When the algorithm was tested on a different batch of Mount
Sinai x-rays it performed admirably, accurately detecting pneumonia 93%
of the time. But .... also tested it on tens of thousands of patient
images from two other sites: the National Institutes of Health Clinical
Center in Bethesda and the Indiana Network for Patient Care. With
x-rays from those locations—where pneumonia rates just squeaked past
1%—the success rate fell, ranging from 73% to 80%, the team reported
last year in PLOS Medicine. “It didn't work as well because the patients at the other hospitals were different,” ... says. At
Mount Sinai, many of the infected patients were too sick to get out of
bed, and so doctors used a portable chest x-ray machine. Portable x-ray
images look very different from those created when a patient is standing
up. Because of what it learned from Mount Sinai's x-rays, the algorithm
began to associate a portable x-ray with illness. It also anticipated a
high rate of pneumonia, boosting misdiagnoses.
This is not that unexpected.
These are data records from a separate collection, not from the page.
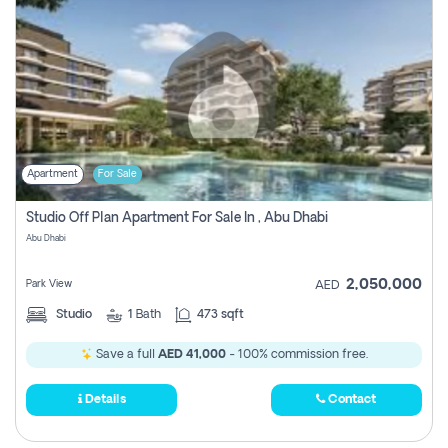
Apartment
For Sale
Studio Off Plan Apartment For Sale In , Abu Dhabi
Abu Dhabi
2,050,000
Park View
AED
Studio
1
Bath
473 sqft
Save a full
AED 41,000
- 100% commission free.
Details
Contact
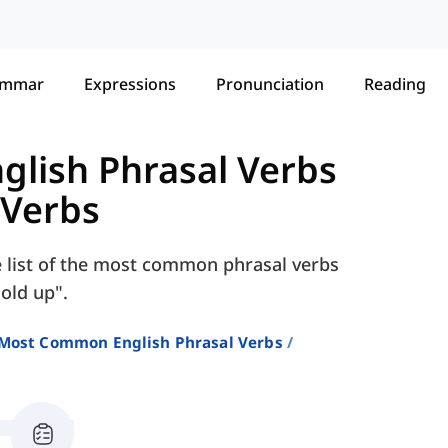
ammar
Expressions
Pronunciation
Reading
lish Phrasal Verbs
 Verbs
e list of the most common phrasal verbs
hold up".
Most Common English Phrasal Verbs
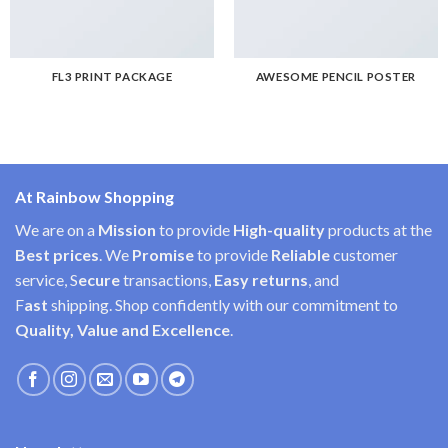
FL3 PRINT PACKAGE
AWESOME PENCIL POSTER
At Rainbow Shopping
We are on a
Mission
to provide
High-quality
products at the
Best prices
. We
Promise
to provide
Reliable
customer
service, S
ecure
transactions,
Easy
returns
, and
F
ast
shipping. Shop confidently with our commitment to
Quality, Value and Excellence
.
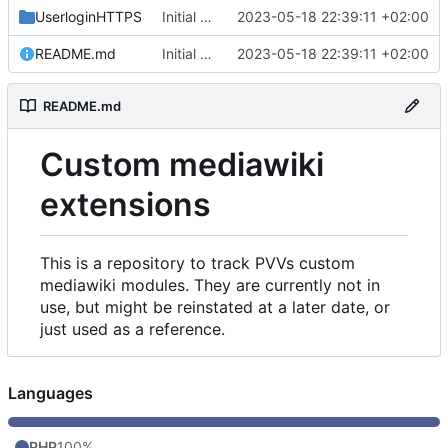
UserloginHTTPS
Initial commit
2023-05-18 22:39:11 +02:00
README.md
Initial commit
2023-05-18 22:39:11 +02:00
README.md
Custom mediawiki
extensions
This is a repository to track PVVs custom
mediawiki modules. They are currently not in
use, but might be reinstated at a later date, or
just used as a reference.
Languages
PHP
100%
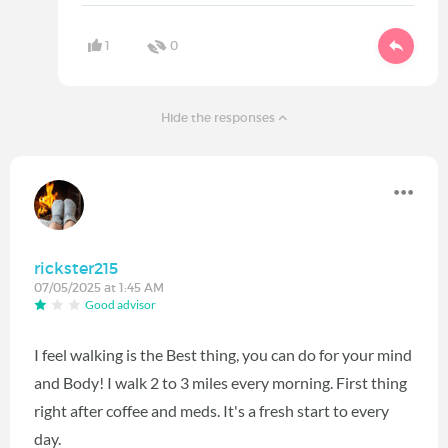
1
0
Hide the responses
rickster215
07/05/2025 at 1:45 AM
Good advisor
I feel walking is the Best thing, you can do for your mind
and Body! I walk 2 to 3 miles every morning. First thing
right after coffee and meds. It's a fresh start to every
day.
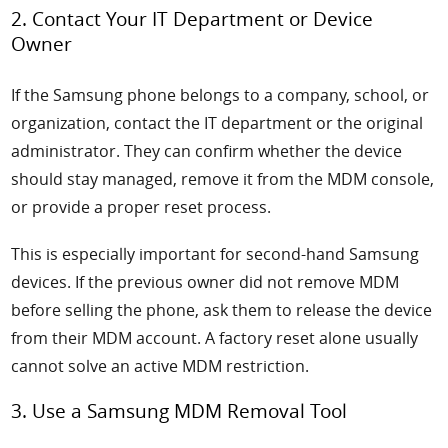
2. Contact Your IT Department or Device
Owner
If the Samsung phone belongs to a company, school, or
organization, contact the IT department or the original
administrator. They can confirm whether the device
should stay managed, remove it from the MDM console,
or provide a proper reset process.
This is especially important for second-hand Samsung
devices. If the previous owner did not remove MDM
before selling the phone, ask them to release the device
from their MDM account. A factory reset alone usually
cannot solve an active MDM restriction.
3. Use a Samsung MDM Removal Tool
The AI technique, most likely a neural network, uses many data point but no knowledge. It is akin to my argument that if Newton had used AI to determine gravity it may very well have included some metric including the color of the Kings undergarments! The lesson to be learned is that any AI neural network must be trained on the right parameters not just everything and AI has not yet reached to stage where it can independently determine those parameters.